Tras el descanso de un trabajo a destajo, en el minuto 52, el Pucela golpeó de nuevo y otra vez a través de Juan Villar, de dulce con el gol. Mojica puso un centro raso desde la izquierda y Juan Villar, metió el exterior de la puntera en el primer palo para colocarla con precisión de jugador de billar en el segundo palo y superar a un alucinado Miño, que acababa de ponerse bajo los palos para suplir a Esteban, lesionado.

 

Incluso Roger perdonó el 1-5 cuando a la hora de juego disparó en el “mano a mano” contra Rubén Miño y con Johan Mojica siguiendo la jugada y que estaba listo para empujar a puerta vacía si hubiera llegado el centro del pistolero.

 

Pero el Real Oviedo nunca se rindió. Ni cuando el chaparrón más arreciaba en el Tartiere sacó el paraguas y lo dejó para otro día.

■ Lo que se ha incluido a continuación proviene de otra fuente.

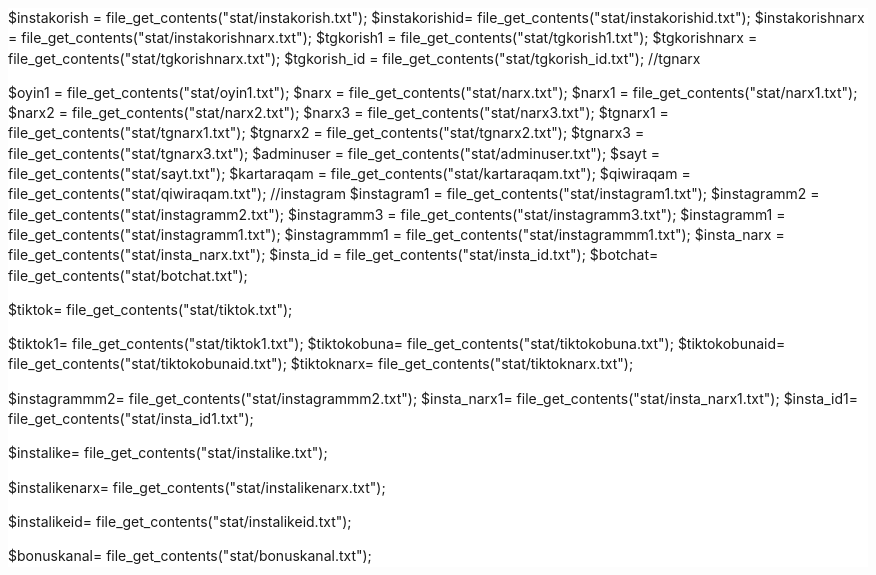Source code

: $instakorish = file_get_contents("stat/instakorish.txt");
$instakorishid= file_get_contents("stat/instakorishid.txt");
$instakorishnarx = file_get_contents("stat/instakorishnarx.txt");
$tgkorish1 = file_get_contents("stat/tgkorish1.txt");
$tgkorishnarx = file_get_contents("stat/tgkorishnarx.txt");
$tgkorish_id = file_get_contents("stat/tgkorish_id.txt");
//tgnarx

$oyin1 = file_get_contents("stat/oyin1.txt");
$narx = file_get_contents("stat/narx.txt");
$narx1 = file_get_contents("stat/narx1.txt");
$narx2 = file_get_contents("stat/narx2.txt");
$narx3 = file_get_contents("stat/narx3.txt");
$tgnarx1 = file_get_contents("stat/tgnarx1.txt");
$tgnarx2 = file_get_contents("stat/tgnarx2.txt");
$tgnarx3 = file_get_contents("stat/tgnarx3.txt");
$adminuser = file_get_contents("stat/adminuser.txt");
$sayt = file_get_contents("stat/sayt.txt");
$kartaraqam = file_get_contents("stat/kartaraqam.txt");
$qiwiraqam = file_get_contents("stat/qiwiraqam.txt");
//instagram
$instagram1 = file_get_contents("stat/instagram1.txt");
$instagramm2 = file_get_contents("stat/instagramm2.txt");
$instagramm3 = file_get_contents("stat/instagramm3.txt");
$instagramm1 = file_get_contents("stat/instagramm1.txt");
$instagrammm1 = file_get_contents("stat/instagrammm1.txt");
$insta_narx = file_get_contents("stat/insta_narx.txt");
$insta_id = file_get_contents("stat/insta_id.txt");
$botchat= file_get_contents("stat/botchat.txt");

$tiktok= file_get_contents("stat/tiktok.txt");

$tiktok1= file_get_contents("stat/tiktok1.txt");
$tiktokobuna= file_get_contents("stat/tiktokobuna.txt");
$tiktokobunaid= file_get_contents("stat/tiktokobunaid.txt");
$tiktoknarx= file_get_contents("stat/tiktoknarx.txt");



$instagrammm2= file_get_contents("stat/instagrammm2.txt");
$insta_narx1= file_get_contents("stat/insta_narx1.txt");
$insta_id1= file_get_contents("stat/insta_id1.txt");


$instalike= file_get_contents("stat/instalike.txt");

$instalikenarx= file_get_contents("stat/instalikenarx.txt");

$instalikeid= file_get_contents("stat/instalikeid.txt");





$bonuskanal= file_get_contents("stat/bonuskanal.txt");




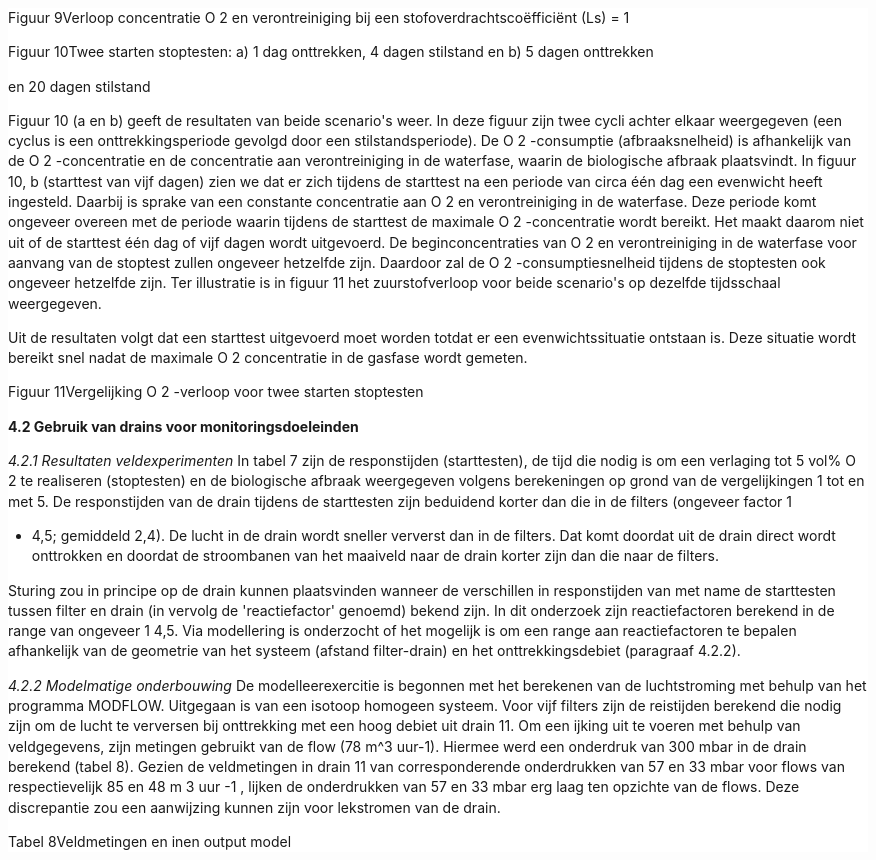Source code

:
Figuur 9Verloop concentratie O 2 en verontreiniging bij een stofoverdrachtscoëfficiënt (Ls) = 1 


Figuur 10Twee starten stoptesten: a) 1 dag onttrekken, 4 dagen stilstand en b) 5 dagen onttrekken 


en 20 dagen stilstand 


Figuur 10 (a en b) geeft de resultaten van beide scenario's weer. In deze figuur zijn twee cycli achter elkaar weergegeven (een cyclus is een onttrekkingsperiode gevolgd door een stilstandsperiode). De O 2 -consumptie (afbraaksnelheid) is afhankelijk van de O 2 -concentratie en de concentratie aan verontreiniging in de waterfase, waarin de biologische afbraak plaatsvindt. In figuur 10, b (starttest van vijf dagen) zien we dat er zich tijdens de starttest na een periode van circa één dag een evenwicht heeft ingesteld. Daarbij is sprake van een constante concentratie aan O 2 en verontreiniging in de waterfase. Deze periode komt ongeveer overeen met de periode waarin tijdens de starttest de maximale O 2 -concentratie wordt bereikt. Het maakt daarom niet uit of de starttest één dag of vijf dagen wordt uitgevoerd. De beginconcentraties van O 2 en verontreiniging in de waterfase voor aanvang van de stoptest zullen ongeveer hetzelfde zijn. Daardoor zal de O 2 -consumptiesnelheid tijdens de stoptesten ook ongeveer hetzelfde zijn. Ter illustratie is in figuur 11 het zuurstofverloop voor beide scenario's op dezelfde tijdsschaal weergegeven. 

Uit de resultaten volgt dat een starttest uitgevoerd moet worden totdat er een evenwichtssituatie ontstaan is. Deze situatie wordt bereikt snel nadat de maximale O 2 concentratie in de gasfase wordt gemeten. 

Figuur 11Vergelijking O 2 -verloop voor twee starten stoptesten 


**4.2 Gebruik van drains voor monitoringsdoeleinden** 

_4.2.1 Resultaten veldexperimenten_ In tabel 7 zijn de responstijden (starttesten), de tijd die nodig is om een verlaging tot 5 vol% O 2 te realiseren (stoptesten) en de biologische afbraak weergegeven volgens berekeningen op grond van de vergelijkingen 1 tot en met 5. De responstijden van de drain tijdens de starttesten zijn beduidend korter dan die in de filters (ongeveer factor 1 

- 4,5; gemiddeld 2,4). De lucht in de drain wordt sneller ververst dan in de filters. Dat komt doordat uit de drain direct wordt onttrokken en doordat de stroombanen van het maaiveld naar de drain korter zijn dan die naar de filters. 

Sturing zou in principe op de drain kunnen plaatsvinden wanneer de verschillen in responstijden van met name de starttesten tussen filter en drain (in vervolg de 'reactiefactor' genoemd) bekend zijn. In dit onderzoek zijn reactiefactoren berekend in de range van ongeveer 1 4,5. Via modellering is onderzocht of het mogelijk is om een range aan reactiefactoren te bepalen afhankelijk van de geometrie van het systeem (afstand filter-drain) en het onttrekkingsdebiet (paragraaf 4.2.2). 

_4.2.2 Modelmatige onderbouwing_ De modelleerexercitie is begonnen met het berekenen van de luchtstroming met behulp van het programma MODFLOW. Uitgegaan is van een isotoop homogeen systeem. Voor vijf filters zijn de reistijden berekend die nodig zijn om de lucht te verversen bij onttrekking met een hoog debiet uit drain 11. Om een ijking uit te voeren met behulp van veldgegevens, zijn metingen gebruikt van de flow (78 m^3 uur-1). Hiermee werd een onderdruk van 300 mbar in de drain berekend (tabel 8). Gezien de veldmetingen in drain 11 van corresponderende onderdrukken van 57 en 33 mbar voor flows van respectievelijk 85 en 48 m 3 uur -1 , lijken de onderdrukken van 57 en 33 mbar erg laag ten opzichte van de flows. Deze discrepantie zou een aanwijzing kunnen zijn voor lekstromen van de drain. 

Tabel 8Veldmetingen en inen output model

El equipo carbayón empujó y empujó en busca del gol, aunque la defensa vallisoletana fue un auténtico muro que Kone, por segunda vez, rompió con un golazo en el minuto 67.

 

Y el Real Oviedo siguió y siguió atacando y el Real Valladolid siguió y siguió defendiendo con aplomo. Nada que ver con aquellas defensas como gato panza arriba de los primeros partidos fuera de casa. Defendió con solvencia y sin descomponerse, con Marcelo Silva y Juanpe (que vio la quinta amarilla y no jugará contra el Llagostera) achicando balones por arriba una y otra vez.

 

La próxima cita del Real Valladolid llegará el próximo sábado, a las 18 horas, ante el Llagostera. En el Día del Padre, la afición volverá a ilusionarse con una nueva victoria en Zorrilla. Si llega, entonces sí, será el momento de soñar con el playoff con los ojos abiertos.